== Given entries ==
════════════════

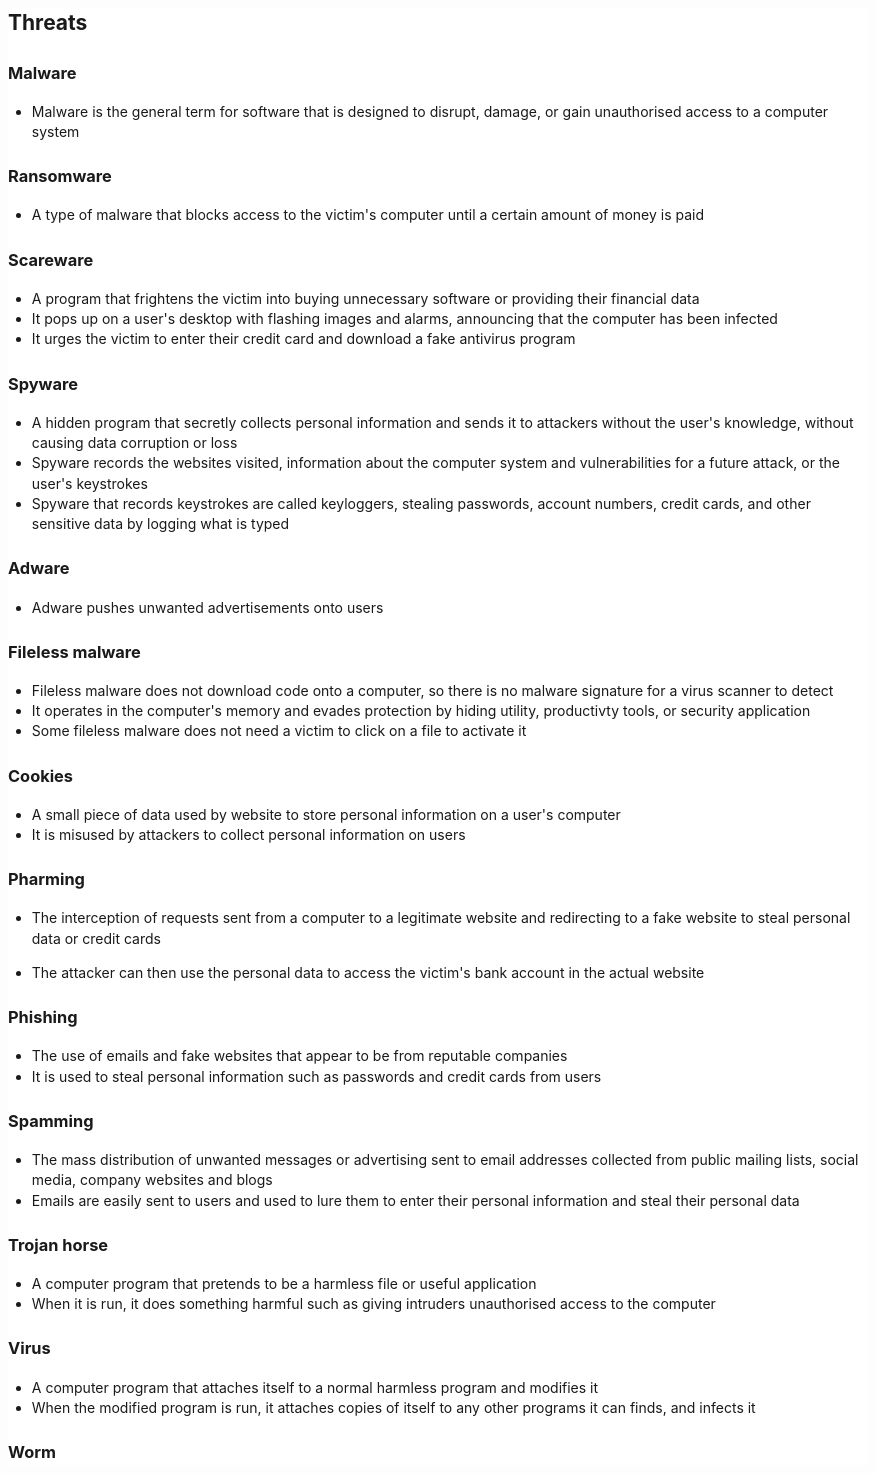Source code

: ## Threats
### Malware
- Malware is the general term for software that is designed to disrupt, damage, or gain unauthorised access to a computer system
### Ransomware
- A type of malware that blocks access to the victim's computer until a certain amount of money is paid
### Scareware
- A program that frightens the victim into buying unnecessary software or providing their financial data
- It pops up on a user's desktop with flashing images and alarms, announcing that the computer has been infected
- It urges the victim to enter their credit card and download a fake antivirus program
### Spyware
- A hidden program that secretly collects personal information and sends it to attackers without the user's knowledge, without causing data corruption or loss
- Spyware records the websites visited, information about the computer system and vulnerabilities for a future attack, or the user's keystrokes
- Spyware that records keystrokes are called keyloggers, stealing passwords, account numbers, credit cards, and other sensitive data by logging what is typed
### Adware
- Adware pushes unwanted advertisements onto users
### Fileless malware
- Fileless malware does not download code onto a computer, so there is no malware signature for a virus scanner to detect
- It operates in the computer's memory and evades protection by hiding utility, productivty tools, or security application
- Some fileless malware does not need a victim to click on a file to activate it
### Cookies
- A small piece of data used by website to store personal information on a user's computer
- It is misused by attackers to collect personal information on users
### Pharming
- The interception of requests sent from a computer to a legitimate website and redirecting to a fake website to steal personal data or credit cards

- The attacker can then use the personal data to access the victim's bank account in the actual website
### Phishing
- The use of emails and fake websites that appear to be from reputable companies
- It is used to steal personal information such as passwords and credit cards from users
### Spamming
- The mass distribution of unwanted messages or advertising sent to email addresses collected from public mailing lists, social media, company websites and blogs
- Emails are easily sent to users and used to lure them to enter their personal information and steal their personal data
### Trojan horse
- A computer program that pretends to be a harmless file or useful application
- When it is run, it does something harmful such as giving intruders unauthorised access to the computer
### Virus
- A computer program that attaches itself to a normal harmless program and modifies it
- When the modified program is run, it attaches copies of itself to any other programs it can finds, and infects it
### Worm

════════════════

== What is being asked ==
Keep each line of the records exactly as it is while transcribing them, but leave the images behind.

== Exercise result ==
Source code

: ## Threats
### Malware
- Malware is the general term for software that is designed to disrupt, damage, or gain unauthorised access to a computer system
### Ransomware
- A type of malware that blocks access to the victim's computer until a certain amount of money is paid
### Scareware
- A program that frightens the victim into buying unnecessary software or providing their financial data
- It pops up on a user's desktop with flashing images and alarms, announcing that the computer has been infected
- It urges the victim to enter their credit card and download a fake antivirus program
### Spyware
- A hidden program that secretly collects personal information and sends it to attackers without the user's knowledge, without causing data corruption or loss
- Spyware records the websites visited, information about the computer system and vulnerabilities for a future attack, or the user's keystrokes
- Spyware that records keystrokes are called keyloggers, stealing passwords, account numbers, credit cards, and other sensitive data by logging what is typed
### Adware
- Adware pushes unwanted advertisements onto users
### Fileless malware
- Fileless malware does not download code onto a computer, so there is no malware signature for a virus scanner to detect
- It operates in the computer's memory and evades protection by hiding utility, productivty tools, or security application
- Some fileless malware does not need a victim to click on a file to activate it
### Cookies
- A small piece of data used by website to store personal information on a user's computer
- It is misused by attackers to collect personal information on users
### Pharming
- The interception of requests sent from a computer to a legitimate website and redirecting to a fake website to steal personal data or credit cards

- The attacker can then use the personal data to access the victim's bank account in the actual website
### Phishing
- The use of emails and fake websites that appear to be from reputable companies
- It is used to steal personal information such as passwords and credit cards from users
### Spamming
- The mass distribution of unwanted messages or advertising sent to email addresses collected from public mailing lists, social media, company websites and blogs
- Emails are easily sent to users and used to lure them to enter their personal information and steal their personal data
### Trojan horse
- A computer program that pretends to be a harmless file or useful application
- When it is run, it does something harmful such as giving intruders unauthorised access to the computer
### Virus
- A computer program that attaches itself to a normal harmless program and modifies it
- When the modified program is run, it attaches copies of itself to any other programs it can finds, and infects it
### Worm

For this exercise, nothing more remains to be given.